Exercise requirements:
[a] Answer these questions about the comment thread on airfare data:
(i) How often does Sabre go down, according to the commenter who works with it daily?
(ii) Until 2005, how was Southwest's data delivered?
(iii) When does the commenter who scrapes prices usually run the script?
[b] Which companies, airlines, and apps are mentioned by name in the comment thread on airfare data?
[c] In the comment thread on airfare data, why does the commenter who scrapes prices prefer a personal script over a service like Travelfusion?

Passage:
We built Hitlist (hitlistapp.com) to make this accessible to laypeople - I used to do the same thing you mention, scraping specific routes I knew I was going to fly. It's far from perfect but makes it easier to browse lots of date/destination options at a time.
What is your specific use case? I used to work managing API's for one of the GDS companies
For screen scraping, there are a number of companies that do this already for multiple carriers. I'd suggest making use of one of these rather than reinventing the wheel. Example: http://xmldocs.travelfusion.com
My project definitely isn't applicable because it requires caching prices, I don't remember why we were declined access for our other teams/products though. I would have to ask them, as it's been a while.
About screen scraping, I guess it depends on how quick you are at writing scraping scripts (and if you find it fun). I could probably write one faster than I could register for that API. You're also adding a layer between you and the prices. You don't know how long Travelfusion has cached these prices for, while it's simple to write a script that opens the real booking engine to get correct prices. I typically only run mine when I'm ready to purchase a ticket, but don't know which dates, rather than running it constantly to find deals.
And if I were doing anything more than a few routes on a few carriers, I definitely would use a real API instead of reinventing the wheel. In this case I just think it's kinda fun.
Your information is spot on. I have been working with Sabre daily for a few years now, and I don't want to think about the time I have wasted waiting for a Sabre response... it does go down once a week, which I guess is a perk
Great read! Incredibly thorough modelling of all components of the flight ticketing problem space, and of the computational complexities involved. Sets a high bar as an example of how to thoroughly model any search-related problem.
In Google's case it comes from an acquisition [1]. Not all airlines share data. For example, you won't find Southwest fares except on their own website.
Southwest has it's own system, but does share their data through Sabre..
Fun Fact.. upto 2005 they still sent us the data hand delivered on a 9 track tape!
I've known "regular" people in the past that have written small scale services for themselves that scrape prices daily from an airlines own booking system and then provide a service so you can track it and see if there are price fluctuations.
It is very expensive to get our hands on the technology components that power the core of such applications. [1]
If an airline sells seats, bags, and other ancillary services, why aren't they trying to find more sales channels, to sell more?

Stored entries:

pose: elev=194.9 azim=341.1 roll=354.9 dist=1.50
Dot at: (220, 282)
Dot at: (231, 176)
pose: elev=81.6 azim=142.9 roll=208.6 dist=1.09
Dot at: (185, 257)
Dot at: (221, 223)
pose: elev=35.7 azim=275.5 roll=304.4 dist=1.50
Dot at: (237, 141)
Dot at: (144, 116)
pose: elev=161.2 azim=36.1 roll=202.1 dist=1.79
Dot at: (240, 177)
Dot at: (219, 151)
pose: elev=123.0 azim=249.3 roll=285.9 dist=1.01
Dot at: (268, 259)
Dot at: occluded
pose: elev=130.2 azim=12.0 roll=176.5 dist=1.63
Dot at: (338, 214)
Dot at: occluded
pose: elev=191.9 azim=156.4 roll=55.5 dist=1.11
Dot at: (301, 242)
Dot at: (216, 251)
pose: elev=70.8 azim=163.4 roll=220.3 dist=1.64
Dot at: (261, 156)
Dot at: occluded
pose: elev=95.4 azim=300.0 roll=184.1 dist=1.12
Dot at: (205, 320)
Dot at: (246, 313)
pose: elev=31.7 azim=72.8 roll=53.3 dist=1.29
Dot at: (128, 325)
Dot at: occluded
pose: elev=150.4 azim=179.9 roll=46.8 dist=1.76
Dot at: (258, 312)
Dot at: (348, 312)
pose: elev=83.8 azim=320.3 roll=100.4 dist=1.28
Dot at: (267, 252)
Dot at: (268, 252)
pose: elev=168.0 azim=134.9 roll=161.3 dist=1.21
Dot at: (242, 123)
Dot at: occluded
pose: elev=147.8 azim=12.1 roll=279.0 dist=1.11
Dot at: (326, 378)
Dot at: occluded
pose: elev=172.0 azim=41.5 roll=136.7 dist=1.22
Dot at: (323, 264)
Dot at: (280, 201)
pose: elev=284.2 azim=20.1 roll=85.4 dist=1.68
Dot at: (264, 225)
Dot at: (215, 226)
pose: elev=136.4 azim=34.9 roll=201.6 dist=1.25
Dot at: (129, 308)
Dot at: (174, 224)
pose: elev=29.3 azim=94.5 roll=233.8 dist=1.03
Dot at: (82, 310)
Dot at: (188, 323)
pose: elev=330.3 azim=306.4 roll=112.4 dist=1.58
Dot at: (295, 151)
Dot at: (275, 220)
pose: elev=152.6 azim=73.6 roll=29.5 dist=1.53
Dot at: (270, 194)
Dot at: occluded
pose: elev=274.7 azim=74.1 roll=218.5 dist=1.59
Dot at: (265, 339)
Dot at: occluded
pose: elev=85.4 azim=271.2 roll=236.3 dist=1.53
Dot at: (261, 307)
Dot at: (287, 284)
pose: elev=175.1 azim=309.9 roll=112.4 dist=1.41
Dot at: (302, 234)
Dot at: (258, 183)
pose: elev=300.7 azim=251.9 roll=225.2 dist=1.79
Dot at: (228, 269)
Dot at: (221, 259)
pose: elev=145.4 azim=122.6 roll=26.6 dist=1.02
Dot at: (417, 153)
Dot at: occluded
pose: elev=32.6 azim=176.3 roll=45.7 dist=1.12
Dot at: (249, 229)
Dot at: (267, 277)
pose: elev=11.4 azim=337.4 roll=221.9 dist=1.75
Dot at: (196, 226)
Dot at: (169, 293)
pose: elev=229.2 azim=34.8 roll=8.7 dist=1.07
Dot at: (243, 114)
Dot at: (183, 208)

Exercise responses:
[a]
(i) Once a week.
(ii) Hand delivered on a 9 track tape.
(iii) When ready to purchase a ticket but not yet sure which dates.

[b] Hitlist, Travelfusion, Sabre, Google, Southwest

[c] The commenter could write a script faster than they could register for the API. Using Travelfusion also adds a layer between them and the prices: there's no way to know how long Travelfusion has cached them, whereas a script that opens the real booking engine gets correct prices.